La utilización de delincuentes como herramientas políticas no es nueva para Moscú. Durante décadas, el sistema ruso ha mantenido una relación simbiótica con el mundo criminal. En la era soviética, la escasez crónica de bienes fomentó una economía sumergida donde las mafias locales servían como engranaje informal del Estado.
Tras el colapso de la URSS, en lugar de desmantelarlas, el Kremlin las absorbió como extensiones de su poder. Empresarios, oligarcas y antiguos jefes mafiosos pasaron a ocupar posiciones de influencia política o económica. Según Dominika Hajdu, de GLOBSEC, esa continuidad explica por qué las redes criminales rusas actuales son tan eficaces en el exterior: “No son solo cómplices, son parte estructural del aparato de influencia”.
El político polaco Bartłomiej Sienkiewicz, miembro del Parlamento Europeo, lo define de forma más cruda: “El Kremlin mantiene vínculos con el crimen organizado porque es su herramienta más útil en el extranjero. No deja huellas, no levanta banderas y permite negar toda responsabilidad”.

◆ ◆ ◆ ◆

• [ORDEN DE TRABAJO 1] Resume en dos oraciones el texto sobre los vínculos del Kremlin con el crimen organizado.
• [ORDEN DE TRABAJO 2] Traduce al inglés esta oración del texto sobre los vínculos del Kremlin con el crimen organizado: "Durante décadas, el sistema ruso ha mantenido una relación simbiótica con el mundo criminal".
• [ORDEN DE TRABAJO 3] Retoma el texto sobre los vínculos del Kremlin con el crimen organizado a partir del punto en que se interrumpe.
El material no hace falta para resolver nada de esto.

◆ ◆ ◆ ◆

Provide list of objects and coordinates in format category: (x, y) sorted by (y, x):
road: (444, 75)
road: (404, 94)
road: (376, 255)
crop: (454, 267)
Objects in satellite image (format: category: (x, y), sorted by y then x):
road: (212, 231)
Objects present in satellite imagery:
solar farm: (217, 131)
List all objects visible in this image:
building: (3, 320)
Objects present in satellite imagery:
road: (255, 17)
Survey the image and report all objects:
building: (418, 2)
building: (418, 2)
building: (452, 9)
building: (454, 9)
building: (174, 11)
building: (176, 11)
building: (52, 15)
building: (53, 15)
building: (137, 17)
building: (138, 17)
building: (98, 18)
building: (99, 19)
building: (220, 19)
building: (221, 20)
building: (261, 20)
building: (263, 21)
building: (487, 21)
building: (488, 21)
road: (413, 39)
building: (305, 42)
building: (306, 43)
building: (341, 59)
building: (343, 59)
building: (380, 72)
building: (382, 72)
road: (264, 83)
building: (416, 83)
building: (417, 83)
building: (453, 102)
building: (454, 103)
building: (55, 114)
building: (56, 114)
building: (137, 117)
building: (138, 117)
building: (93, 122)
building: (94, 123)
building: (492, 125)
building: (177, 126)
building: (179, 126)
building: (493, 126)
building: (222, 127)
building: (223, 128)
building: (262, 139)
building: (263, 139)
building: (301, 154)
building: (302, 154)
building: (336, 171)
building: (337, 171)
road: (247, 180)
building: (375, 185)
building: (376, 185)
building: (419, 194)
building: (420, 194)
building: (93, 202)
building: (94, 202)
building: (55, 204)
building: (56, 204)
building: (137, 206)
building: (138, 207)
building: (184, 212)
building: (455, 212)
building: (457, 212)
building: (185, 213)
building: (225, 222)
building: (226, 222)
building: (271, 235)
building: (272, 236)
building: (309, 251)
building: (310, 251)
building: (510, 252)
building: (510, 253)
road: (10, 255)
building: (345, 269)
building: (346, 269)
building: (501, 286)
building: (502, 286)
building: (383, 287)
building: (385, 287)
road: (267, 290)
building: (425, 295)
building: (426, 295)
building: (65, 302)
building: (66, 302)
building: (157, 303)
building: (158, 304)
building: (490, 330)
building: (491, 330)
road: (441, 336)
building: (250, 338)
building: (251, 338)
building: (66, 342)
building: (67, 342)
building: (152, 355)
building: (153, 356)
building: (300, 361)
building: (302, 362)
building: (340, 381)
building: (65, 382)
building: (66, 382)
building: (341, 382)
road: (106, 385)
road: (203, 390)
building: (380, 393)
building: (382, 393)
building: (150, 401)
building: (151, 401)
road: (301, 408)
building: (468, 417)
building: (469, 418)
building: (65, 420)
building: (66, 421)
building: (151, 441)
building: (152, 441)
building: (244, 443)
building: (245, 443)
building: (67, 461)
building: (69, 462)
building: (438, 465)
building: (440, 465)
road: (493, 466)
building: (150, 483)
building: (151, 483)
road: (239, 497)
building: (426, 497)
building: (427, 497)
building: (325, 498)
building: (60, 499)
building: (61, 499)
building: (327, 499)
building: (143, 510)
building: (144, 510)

◆ ◆ ◆ ◆

• [RESPUESTA 1] Durante décadas, el sistema ruso ha mantenido una relación simbiótica con el mundo criminal, y tras el colapso de la URSS el Kremlin absorbió a las mafias como extensiones de su poder. Según Dominika Hajdu y Bartłomiej Sienkiewicz, las redes criminales rusas son parte estructural del aparato de influencia del Kremlin y su herramienta más útil en el extranjero, porque no dejan huellas y permiten negar toda responsabilidad.

• [RESPUESTA 2] For decades, the Russian system has maintained a symbiotic relationship with the criminal world.

• [RESPUESTA 3]
Telegram, el nuevo campo de batalla
Una parte esencial de esta guerra híbrida se libra en el ciberespacio. Telegram, con su estructura descentralizada y su escaso control regulatorio, se ha convertido en el principal canal de reclutamiento y coordinación.
Los grupos prorrusos publican convocatorias encriptadas, ofrecen recompensas por actos de sabotaje o piden fotos de instalaciones militares y trenes. Las autoridades europeas reconocen la dificultad de intervenir estas redes sin vulnerar la privacidad o la libertad de expresión, un dilema que deja margen de maniobra a los operadores rusos.
Sienkiewicz lo resume con preocupación: “Queremos frenar a los reclutados por Rusia, pero Telegram sigue siendo un territorio sin ley dentro de la UE. Nadie lo controla realmente”.
Es importante aclarar que Telegram rechaza esta caracterización.
La respuesta de Telegram
Consultada por este medio, Telegram envió una declaración oficial en la que niega que su plataforma sea utilizada como herramienta para la violencia o el sabotaje. Según la compañía, el reclutamiento para la violencia y la destrucción de propiedad está explícitamente prohibido por sus términos de servicio y ese tipo de contenido se elimina en cuanto se detecta.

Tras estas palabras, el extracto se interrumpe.